Enquête sur les génériques

Quelles que soient les démarches offensives des laboratoires, les infirmières libérales doivent composer avec leurs patients. Quitte à se livrer à de véritables investigations, comme David Guillon, infirmier libéral à Nice (06). « Nous menons une enquête avec la CPAM des Alpes-Maritimes sur les génériques, confie ce dernier. Nous faisons donc remonter des infos de terrain pour vérifier les effets des médicaments utilisés par nos patients » À voir comment finira ce match entre génériques et princeps…
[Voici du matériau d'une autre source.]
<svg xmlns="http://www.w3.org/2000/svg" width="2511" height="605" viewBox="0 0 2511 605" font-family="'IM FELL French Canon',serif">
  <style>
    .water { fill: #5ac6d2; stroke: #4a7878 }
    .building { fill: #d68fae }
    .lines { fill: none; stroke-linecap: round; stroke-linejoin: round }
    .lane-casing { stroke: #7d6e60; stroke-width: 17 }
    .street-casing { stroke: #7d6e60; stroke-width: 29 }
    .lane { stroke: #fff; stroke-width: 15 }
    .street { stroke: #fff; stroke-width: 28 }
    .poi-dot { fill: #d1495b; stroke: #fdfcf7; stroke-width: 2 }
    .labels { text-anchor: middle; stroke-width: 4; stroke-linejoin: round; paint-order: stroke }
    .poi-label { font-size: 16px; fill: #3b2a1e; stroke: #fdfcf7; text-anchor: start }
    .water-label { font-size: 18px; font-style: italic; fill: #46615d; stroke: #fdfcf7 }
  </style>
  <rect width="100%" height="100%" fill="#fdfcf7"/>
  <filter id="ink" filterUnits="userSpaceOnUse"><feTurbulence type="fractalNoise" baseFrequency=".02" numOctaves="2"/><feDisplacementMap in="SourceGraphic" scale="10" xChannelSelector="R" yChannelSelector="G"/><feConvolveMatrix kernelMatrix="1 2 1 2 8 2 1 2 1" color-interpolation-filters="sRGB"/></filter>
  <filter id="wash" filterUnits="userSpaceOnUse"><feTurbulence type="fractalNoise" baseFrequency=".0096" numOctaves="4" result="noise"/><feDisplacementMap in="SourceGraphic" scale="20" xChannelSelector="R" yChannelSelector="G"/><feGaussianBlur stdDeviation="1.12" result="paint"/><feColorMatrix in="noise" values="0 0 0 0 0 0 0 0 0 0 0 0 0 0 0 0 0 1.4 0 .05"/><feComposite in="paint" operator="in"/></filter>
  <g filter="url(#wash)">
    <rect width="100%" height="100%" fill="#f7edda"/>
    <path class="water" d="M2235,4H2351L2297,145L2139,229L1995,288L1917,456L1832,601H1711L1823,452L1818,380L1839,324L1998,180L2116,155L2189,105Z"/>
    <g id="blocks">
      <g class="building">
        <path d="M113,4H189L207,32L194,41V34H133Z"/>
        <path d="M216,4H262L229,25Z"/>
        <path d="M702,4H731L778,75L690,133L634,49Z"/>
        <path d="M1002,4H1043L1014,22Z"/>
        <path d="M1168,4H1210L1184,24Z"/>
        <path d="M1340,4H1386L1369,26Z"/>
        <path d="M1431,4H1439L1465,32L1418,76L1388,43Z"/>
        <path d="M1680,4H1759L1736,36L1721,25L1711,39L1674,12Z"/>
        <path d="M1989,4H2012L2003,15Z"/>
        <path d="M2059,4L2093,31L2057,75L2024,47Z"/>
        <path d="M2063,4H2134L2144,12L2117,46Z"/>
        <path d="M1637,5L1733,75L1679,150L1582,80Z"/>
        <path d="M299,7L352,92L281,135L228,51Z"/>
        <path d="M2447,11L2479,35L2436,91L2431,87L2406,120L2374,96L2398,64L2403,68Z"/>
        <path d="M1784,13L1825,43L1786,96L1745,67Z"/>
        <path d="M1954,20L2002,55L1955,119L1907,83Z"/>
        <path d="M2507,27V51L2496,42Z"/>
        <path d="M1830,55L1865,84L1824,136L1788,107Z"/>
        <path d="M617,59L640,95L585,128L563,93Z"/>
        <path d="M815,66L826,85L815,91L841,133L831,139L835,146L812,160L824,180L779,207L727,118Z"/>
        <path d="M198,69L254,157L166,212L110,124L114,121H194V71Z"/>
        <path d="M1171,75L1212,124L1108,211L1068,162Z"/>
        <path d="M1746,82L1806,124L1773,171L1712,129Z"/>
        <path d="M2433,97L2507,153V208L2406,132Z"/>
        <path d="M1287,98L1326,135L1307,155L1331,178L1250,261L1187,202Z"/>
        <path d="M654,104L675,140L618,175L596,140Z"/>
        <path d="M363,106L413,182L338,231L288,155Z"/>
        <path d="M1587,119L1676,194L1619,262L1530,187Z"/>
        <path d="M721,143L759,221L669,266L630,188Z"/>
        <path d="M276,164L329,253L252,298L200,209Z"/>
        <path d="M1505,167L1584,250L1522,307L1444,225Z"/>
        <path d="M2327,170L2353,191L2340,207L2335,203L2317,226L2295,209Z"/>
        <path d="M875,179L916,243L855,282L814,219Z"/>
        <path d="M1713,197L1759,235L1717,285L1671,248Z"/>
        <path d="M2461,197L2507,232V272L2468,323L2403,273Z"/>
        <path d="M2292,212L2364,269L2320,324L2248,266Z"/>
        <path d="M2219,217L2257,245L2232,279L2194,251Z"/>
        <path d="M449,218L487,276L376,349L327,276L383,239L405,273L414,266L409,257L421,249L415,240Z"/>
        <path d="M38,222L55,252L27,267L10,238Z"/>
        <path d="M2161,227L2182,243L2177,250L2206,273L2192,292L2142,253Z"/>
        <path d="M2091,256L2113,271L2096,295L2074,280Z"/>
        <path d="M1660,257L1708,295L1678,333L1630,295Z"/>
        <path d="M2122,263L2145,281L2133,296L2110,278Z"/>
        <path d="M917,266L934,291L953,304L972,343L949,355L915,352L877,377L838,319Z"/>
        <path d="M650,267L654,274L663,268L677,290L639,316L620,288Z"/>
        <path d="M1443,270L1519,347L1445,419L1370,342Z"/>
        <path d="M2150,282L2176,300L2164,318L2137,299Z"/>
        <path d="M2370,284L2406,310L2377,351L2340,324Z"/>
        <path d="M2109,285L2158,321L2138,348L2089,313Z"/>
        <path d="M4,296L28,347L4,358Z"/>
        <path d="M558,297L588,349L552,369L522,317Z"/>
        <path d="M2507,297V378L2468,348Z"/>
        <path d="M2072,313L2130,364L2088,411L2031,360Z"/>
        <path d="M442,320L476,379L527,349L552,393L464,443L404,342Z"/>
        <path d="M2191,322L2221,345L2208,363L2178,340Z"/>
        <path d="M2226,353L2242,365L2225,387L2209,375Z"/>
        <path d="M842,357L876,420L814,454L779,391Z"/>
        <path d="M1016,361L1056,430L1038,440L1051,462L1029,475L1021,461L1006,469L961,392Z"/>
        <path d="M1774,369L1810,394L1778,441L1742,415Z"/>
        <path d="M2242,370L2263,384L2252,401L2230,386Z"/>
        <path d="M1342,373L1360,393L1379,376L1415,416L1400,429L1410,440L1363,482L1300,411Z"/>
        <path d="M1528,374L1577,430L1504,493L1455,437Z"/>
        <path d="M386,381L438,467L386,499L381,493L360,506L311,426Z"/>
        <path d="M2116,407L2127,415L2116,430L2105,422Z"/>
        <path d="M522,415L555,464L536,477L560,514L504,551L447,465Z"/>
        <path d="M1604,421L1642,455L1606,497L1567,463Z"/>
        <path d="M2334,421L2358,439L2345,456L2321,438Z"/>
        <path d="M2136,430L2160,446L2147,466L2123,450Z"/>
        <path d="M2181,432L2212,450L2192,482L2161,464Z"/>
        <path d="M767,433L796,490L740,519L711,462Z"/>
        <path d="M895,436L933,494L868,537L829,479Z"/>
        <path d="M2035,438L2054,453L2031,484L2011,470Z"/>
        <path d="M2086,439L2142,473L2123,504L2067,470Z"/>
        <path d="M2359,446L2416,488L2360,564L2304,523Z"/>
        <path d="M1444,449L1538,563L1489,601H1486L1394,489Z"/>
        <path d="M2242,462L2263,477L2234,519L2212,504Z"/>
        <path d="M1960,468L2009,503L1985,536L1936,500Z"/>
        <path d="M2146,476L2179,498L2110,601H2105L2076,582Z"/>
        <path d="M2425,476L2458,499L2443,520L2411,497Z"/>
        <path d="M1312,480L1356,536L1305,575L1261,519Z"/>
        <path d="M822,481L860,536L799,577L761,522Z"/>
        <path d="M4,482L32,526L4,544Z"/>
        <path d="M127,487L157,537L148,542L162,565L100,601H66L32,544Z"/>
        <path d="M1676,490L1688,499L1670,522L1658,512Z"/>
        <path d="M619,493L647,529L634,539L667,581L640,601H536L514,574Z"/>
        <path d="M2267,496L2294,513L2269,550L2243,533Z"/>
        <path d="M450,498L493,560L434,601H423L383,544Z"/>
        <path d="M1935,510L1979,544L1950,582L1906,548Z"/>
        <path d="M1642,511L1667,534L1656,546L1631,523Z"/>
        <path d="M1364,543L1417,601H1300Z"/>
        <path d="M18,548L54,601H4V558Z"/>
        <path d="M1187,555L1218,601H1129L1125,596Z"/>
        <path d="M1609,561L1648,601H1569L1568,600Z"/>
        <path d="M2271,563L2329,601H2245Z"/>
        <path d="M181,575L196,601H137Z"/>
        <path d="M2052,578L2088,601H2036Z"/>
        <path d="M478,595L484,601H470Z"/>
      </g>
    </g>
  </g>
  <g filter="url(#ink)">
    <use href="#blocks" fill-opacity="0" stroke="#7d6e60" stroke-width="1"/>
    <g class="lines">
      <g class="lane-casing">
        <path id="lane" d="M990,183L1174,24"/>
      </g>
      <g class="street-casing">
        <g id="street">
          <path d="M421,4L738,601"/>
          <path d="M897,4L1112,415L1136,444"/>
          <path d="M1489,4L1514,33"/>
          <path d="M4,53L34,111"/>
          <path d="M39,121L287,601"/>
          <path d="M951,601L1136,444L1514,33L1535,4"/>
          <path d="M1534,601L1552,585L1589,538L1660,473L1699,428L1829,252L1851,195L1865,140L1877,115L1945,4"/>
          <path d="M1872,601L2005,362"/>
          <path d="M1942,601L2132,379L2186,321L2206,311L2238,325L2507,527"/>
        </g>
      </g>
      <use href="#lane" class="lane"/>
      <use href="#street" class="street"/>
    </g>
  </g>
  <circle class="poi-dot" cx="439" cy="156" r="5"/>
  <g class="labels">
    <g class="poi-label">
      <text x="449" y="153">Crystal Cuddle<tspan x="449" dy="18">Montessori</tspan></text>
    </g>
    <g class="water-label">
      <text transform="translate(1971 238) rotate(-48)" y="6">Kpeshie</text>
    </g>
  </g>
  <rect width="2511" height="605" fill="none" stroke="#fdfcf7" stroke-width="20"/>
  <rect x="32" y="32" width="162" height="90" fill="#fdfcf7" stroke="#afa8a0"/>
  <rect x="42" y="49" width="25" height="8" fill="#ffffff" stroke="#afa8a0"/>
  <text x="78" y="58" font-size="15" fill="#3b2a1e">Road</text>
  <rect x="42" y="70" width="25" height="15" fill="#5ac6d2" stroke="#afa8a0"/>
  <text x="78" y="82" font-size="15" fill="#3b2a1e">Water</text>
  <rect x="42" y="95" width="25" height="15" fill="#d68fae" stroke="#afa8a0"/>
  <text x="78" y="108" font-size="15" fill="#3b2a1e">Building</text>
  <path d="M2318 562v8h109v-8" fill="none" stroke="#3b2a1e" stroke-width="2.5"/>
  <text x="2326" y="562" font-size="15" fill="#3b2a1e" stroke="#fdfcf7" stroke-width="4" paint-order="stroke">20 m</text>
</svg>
* Lire aussi notre Débat p.20.

3 questions à

Marianne Rivière, présidente de France Lupus

Que reprochez-vous au dispositif “tiers payant contre générique” ?
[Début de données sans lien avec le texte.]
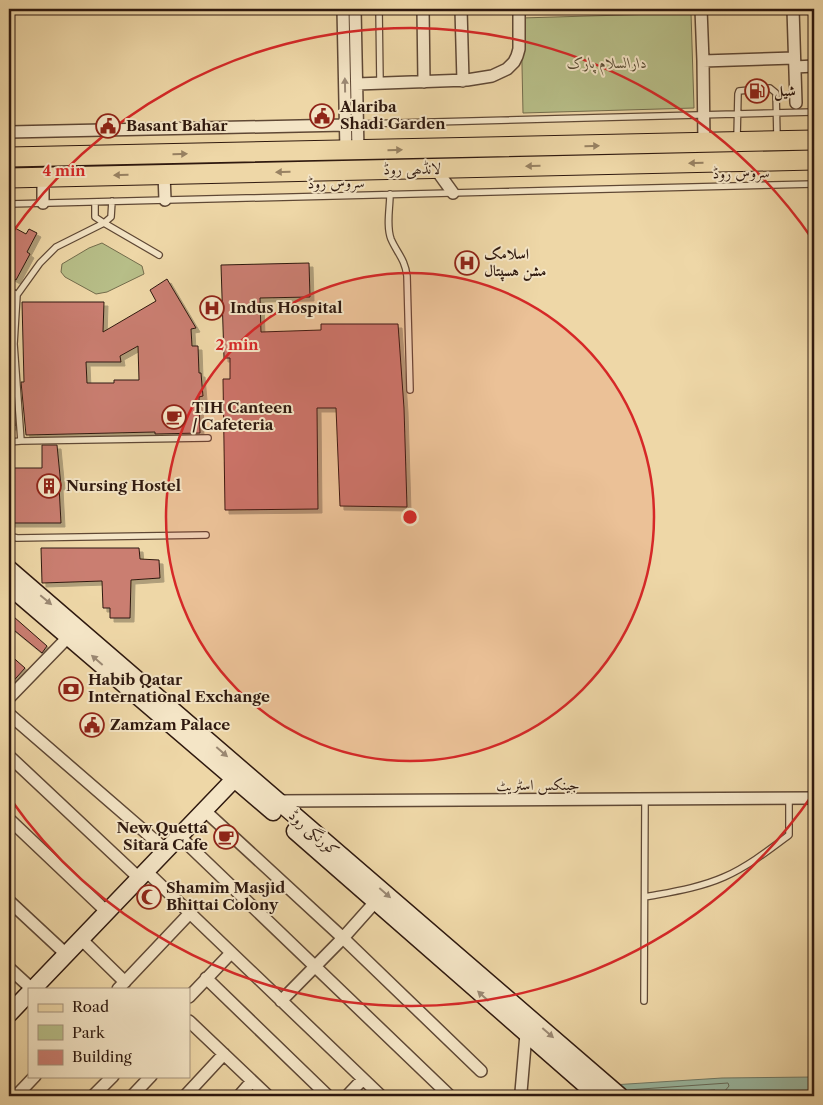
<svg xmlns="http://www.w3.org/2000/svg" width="823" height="1105" font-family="'Libre Caslon Text',Amiri,serif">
<defs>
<filter id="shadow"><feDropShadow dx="4" dy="4" stdDeviation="0" flood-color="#0004"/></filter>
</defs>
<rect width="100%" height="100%" fill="#eed7a7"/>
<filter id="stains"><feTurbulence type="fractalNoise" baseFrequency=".004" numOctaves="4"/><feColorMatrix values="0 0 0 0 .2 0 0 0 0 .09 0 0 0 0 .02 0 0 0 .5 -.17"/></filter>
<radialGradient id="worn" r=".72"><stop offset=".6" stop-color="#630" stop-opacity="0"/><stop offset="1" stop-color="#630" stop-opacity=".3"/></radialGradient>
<path fill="#b7be88" stroke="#736c4c" d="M691 13 694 108 523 113 521 18Z
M102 243 142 266 144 274 107 292 96 294 65 277 61 272 62 264 89 248Z"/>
<path fill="#9abaa4" stroke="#6f7a68" d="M814 1077V1090L731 1092 727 1096H625L612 1085 722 1078Z"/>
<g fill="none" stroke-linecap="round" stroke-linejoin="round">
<path stroke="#646a5a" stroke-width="1" d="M627 1090 728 1083 729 1086 724 1092V1096
M634 1096 636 1095 715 1090 717 1092V1096"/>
</g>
<path fill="#ca7e71" stroke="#2f190f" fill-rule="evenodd" filter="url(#shadow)" d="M15 228 26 234 29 229 37 233 27 252 30 254 16 280 9 276V239Z
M309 263 310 297 260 298 261 332 321 330V324H398L404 408 407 507 340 506 336 408H317L318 509 225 510 223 379H230V358H224L221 265Z
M167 279 196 328 191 329 192 346H198L199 373H201L202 385 203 396 199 397 200 433 155 434V432L26 435 21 382H24L22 302H104L103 332 156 301 150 290ZM138 346 139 380H114V383H87L86 362H121L120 356Z
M9 380 12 381 15 426H9Z
M42 445H57L61 486H59L61 523H9V468H42Z
M41 548H139L140 559 159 560 160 578 131 580 130 618H110V608H103L102 581 42 583Z
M14 617 47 646 42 653 9 626V623Z
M9 654 25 668 9 686Z"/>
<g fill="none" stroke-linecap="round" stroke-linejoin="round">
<g stroke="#5f4835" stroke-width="8">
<path id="lane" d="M379 9 380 82
M358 124 814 112
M737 138 738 94 739 91 770 88 776 93 777 137
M390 194C390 208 386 226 391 239 397 253 405 259 407 276L410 390
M112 201 111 217 104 223 159 255
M9 204 814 184
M9 290 17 295
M21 441 208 438
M9 442 21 441 14 344 17 295 40 263 56 247 104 223 95 217V202
M9 536 17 538 206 535
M645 897C671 892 699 888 724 877 747 867 769 850 789 835V798
M644 1001 645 799"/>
</g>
<g stroke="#5f4835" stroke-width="14">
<path id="street" d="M343 9 346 151
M355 9 358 151
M423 9 424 82
M461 9 463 81
M701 9 703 61 704 143
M793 9 796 103
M703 61 794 58
M795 67 814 66
M357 84 467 80 492 76 507 69 514 62 517 56 519 49V9
M9 132 345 125
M435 168 453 193
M164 174 165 200
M43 203V177
M9 698 74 631
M9 714 166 850
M9 756 139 878
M276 801 814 798
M204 810 343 938 481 1071
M9 819 107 912
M179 836 450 1096
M146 871 381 1096
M9 901 66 954
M81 939 125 982
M9 968 32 989
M206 978 328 1096
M118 989 190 913
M189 997 231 953
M281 1001 343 938 376 901
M189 1021 268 1096
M16 1096 35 1076
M93 1096 113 1076
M132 1096 151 1076
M185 1096 224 1054
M239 1096 252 1081
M347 1096 363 1079
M519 1096 521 1092 526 1034"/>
</g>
<g stroke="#2f190f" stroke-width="19">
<path id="secondary" d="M9 569 620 1096
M9 586 273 812
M295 831 598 1096
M33 989 241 772
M9 1014 29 993"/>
</g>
<g stroke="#2f190f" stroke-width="21">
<path id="primary" d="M9 157 814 140
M9 178 814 160"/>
</g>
<use href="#lane" stroke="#f4e5c6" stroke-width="5.5"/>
<use href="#street" stroke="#f4e5c6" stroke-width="11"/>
<use href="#secondary" stroke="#f4e5c6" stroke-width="16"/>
<use href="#primary" stroke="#eed7a7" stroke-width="19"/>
</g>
<defs><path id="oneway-solid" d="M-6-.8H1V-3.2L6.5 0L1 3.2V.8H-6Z" transform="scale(1.25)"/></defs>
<g fill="#9b8974">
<use href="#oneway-solid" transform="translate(345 85) rotate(-91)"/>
<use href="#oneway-solid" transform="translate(46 600) rotate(40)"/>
<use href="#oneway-solid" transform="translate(97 660) rotate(-139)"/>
<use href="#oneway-solid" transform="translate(222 752) rotate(41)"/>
<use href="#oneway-solid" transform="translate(385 893) rotate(41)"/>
<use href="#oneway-solid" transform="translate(483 996) rotate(-138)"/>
<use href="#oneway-solid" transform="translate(548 1033) rotate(41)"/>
</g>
<g fill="#988263">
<use href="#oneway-solid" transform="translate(592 146) rotate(-1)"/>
<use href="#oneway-solid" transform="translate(395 150) rotate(-1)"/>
<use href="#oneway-solid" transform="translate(180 154) rotate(-1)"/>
<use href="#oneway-solid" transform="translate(696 163) rotate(179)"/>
<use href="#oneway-solid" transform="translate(533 166) rotate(179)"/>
<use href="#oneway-solid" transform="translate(283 172) rotate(179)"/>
<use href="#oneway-solid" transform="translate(121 175) rotate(179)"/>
</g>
<circle cx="410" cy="517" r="244" fill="#d62828" fill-opacity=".12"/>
<g fill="none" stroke="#d62828" stroke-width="2.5">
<circle cx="410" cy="517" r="244"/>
<path d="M813 794A489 489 0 0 1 9 797M9 237A489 489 0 0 1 813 240"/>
</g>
<defs>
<g id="fuel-ring" transform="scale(1.25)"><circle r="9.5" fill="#f4e5c6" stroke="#8f2418" stroke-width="1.5"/><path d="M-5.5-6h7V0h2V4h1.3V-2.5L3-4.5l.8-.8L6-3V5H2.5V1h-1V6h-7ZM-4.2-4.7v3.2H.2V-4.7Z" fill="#8f2418"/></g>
<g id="civic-ring" transform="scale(1.25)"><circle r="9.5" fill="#f4e5c6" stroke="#8f2418" stroke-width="1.5"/><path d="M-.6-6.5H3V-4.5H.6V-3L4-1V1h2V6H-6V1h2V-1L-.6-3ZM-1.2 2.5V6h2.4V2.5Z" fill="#8f2418"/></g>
<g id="hospital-ring" transform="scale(1.25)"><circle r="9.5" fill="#f4e5c6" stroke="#8f2418" stroke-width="1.5"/><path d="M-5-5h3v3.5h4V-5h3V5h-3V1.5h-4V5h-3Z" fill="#8f2418"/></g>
<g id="cafe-ring" transform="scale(1.25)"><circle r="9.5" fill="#f4e5c6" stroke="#8f2418" stroke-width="1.5"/><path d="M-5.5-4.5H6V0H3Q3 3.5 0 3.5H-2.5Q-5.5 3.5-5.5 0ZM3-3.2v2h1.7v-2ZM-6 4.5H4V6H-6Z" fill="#8f2418"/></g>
<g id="building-ring" transform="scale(1.25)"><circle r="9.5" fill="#f4e5c6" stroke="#8f2418" stroke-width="1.5"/><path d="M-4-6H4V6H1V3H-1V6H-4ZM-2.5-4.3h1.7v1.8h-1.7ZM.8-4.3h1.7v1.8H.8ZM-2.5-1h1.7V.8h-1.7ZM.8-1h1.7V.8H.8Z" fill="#8f2418"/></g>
<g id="bank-ring" transform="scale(1.25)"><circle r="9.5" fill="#f4e5c6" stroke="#8f2418" stroke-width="1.5"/><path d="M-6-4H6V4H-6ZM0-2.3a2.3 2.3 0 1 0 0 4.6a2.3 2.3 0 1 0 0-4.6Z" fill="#8f2418"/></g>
<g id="mosque-ring" transform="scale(1.25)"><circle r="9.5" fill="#f4e5c6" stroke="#8f2418" stroke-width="1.5"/><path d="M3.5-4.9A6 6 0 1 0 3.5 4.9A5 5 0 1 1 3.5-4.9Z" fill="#8f2418"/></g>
</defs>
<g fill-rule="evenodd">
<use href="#fuel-ring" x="757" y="91"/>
<use href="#civic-ring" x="322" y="116"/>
<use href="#civic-ring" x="108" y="126"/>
<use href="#hospital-ring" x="467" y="263"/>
<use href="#hospital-ring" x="212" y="308"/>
<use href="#cafe-ring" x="174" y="417"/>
<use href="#building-ring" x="49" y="486"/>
<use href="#bank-ring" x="71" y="689"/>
<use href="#civic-ring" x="92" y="725"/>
<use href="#cafe-ring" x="226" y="837"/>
<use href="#mosque-ring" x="149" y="897"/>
</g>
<g text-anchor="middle" stroke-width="4" stroke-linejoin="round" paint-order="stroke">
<g font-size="15" font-style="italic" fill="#584b33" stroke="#f4e5c6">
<text x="607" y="68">دارالسلام پارک</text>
</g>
<g font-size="15" font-weight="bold" fill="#2f190f" stroke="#f4e5c6" text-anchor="start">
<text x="774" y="96">شیل</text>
<text x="340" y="112">Alariba<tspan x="340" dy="17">Shadi Garden</tspan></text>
<text x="126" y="131">Basant Bahar</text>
<text x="484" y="259">اسلامک<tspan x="484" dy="17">مشن ہسپتال</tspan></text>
<text x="230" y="313">Indus Hospital</text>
<text x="192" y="413">TIH Canteen<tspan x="192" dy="17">/ Cafeteria</tspan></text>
<text x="66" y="491">Nursing Hostel</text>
<text x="88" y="685">Habib Qatar<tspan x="88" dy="17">International Exchange</tspan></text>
<text x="110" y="730">Zamzam Palace</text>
<text x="208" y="833" text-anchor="end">New Quetta<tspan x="208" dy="17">Sitara Cafe</tspan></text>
<text x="166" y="893">Shamim Masjid<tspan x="166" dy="17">Bhittai Colony</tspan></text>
</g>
<g font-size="15" fill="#2f190f" stroke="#f4e5c6">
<text transform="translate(412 169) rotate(-1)" y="5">لانڈھی روڈ</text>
<text transform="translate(741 173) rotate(-1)" y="5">سروس روڈ</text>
<text transform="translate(336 183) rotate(-1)" y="5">سروس روڈ</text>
<text x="538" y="790">جینکس اسٹریٹ</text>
<text transform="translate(314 833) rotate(41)" y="5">کورنگی روڈ</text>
</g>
</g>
<circle cx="410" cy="517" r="8" fill="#d62828" stroke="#f4e5c6" stroke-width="2.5"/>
<g font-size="15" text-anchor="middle" font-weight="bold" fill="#d62828" stroke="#f4e5c6" stroke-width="4" stroke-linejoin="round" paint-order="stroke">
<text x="64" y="176">4 min</text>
<text x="237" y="350">2 min</text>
</g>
<rect width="823" height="1105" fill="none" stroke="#eed7a7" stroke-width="30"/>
<rect x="10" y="10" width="803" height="1085" fill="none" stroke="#2f190f" stroke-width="2.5"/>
<rect x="15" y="15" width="793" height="1075" fill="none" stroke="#2f190f"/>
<rect x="28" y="988" width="162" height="90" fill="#f4e5c6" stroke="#a5937d"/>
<rect x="38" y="1004" width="25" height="8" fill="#eed7a7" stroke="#a5937d"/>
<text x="72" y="1012" font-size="15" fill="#2f190f">Road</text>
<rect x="38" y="1025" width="25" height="15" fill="#b7be88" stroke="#a5937d"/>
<text x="72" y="1038" font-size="15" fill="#2f190f">Park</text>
<rect x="38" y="1050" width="25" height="15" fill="#ca7e71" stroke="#a5937d"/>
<text x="72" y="1062" font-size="15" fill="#2f190f">Building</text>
<rect width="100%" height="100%" filter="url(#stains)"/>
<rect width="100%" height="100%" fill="url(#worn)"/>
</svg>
Pour le CellCept (immunosuppresseur) que nous connaissons actuellement, il existe une douzaine de génériques !

Qu’en pensent les tutelles ?

Le président de la Caisse nationale d’Assurance maladie a lui-même reconnu que, pour les patients transplantés ou atteints de lupus rénaux, les marges thérapeutiques étaient extrêmement étroites.

D’où l’exception admise par l’Assurance maladie…

À partir du moment où le médecin écrit de sa main la mention « non substituable » à côté du nom du médicament concerné, le pharmacien est tenu de délivrer le princeps.

EN SAVOIR

→ Le dispositif “tiers payant contre génériques” prévoit des exceptions, à savoir les molécules pour lesquelles l’Agence nationale de sécurité du médicament a émis une recommandation ou une mise en garde. Cela concerne la L-thyroxine, les médicaments anti-épileptiques et le mycophénolate mofétil (pour la prévention des rejets aigus d’organe chez les patients ayant bénéficié d’une allogreffe rénale, cardiaque ou hépatique).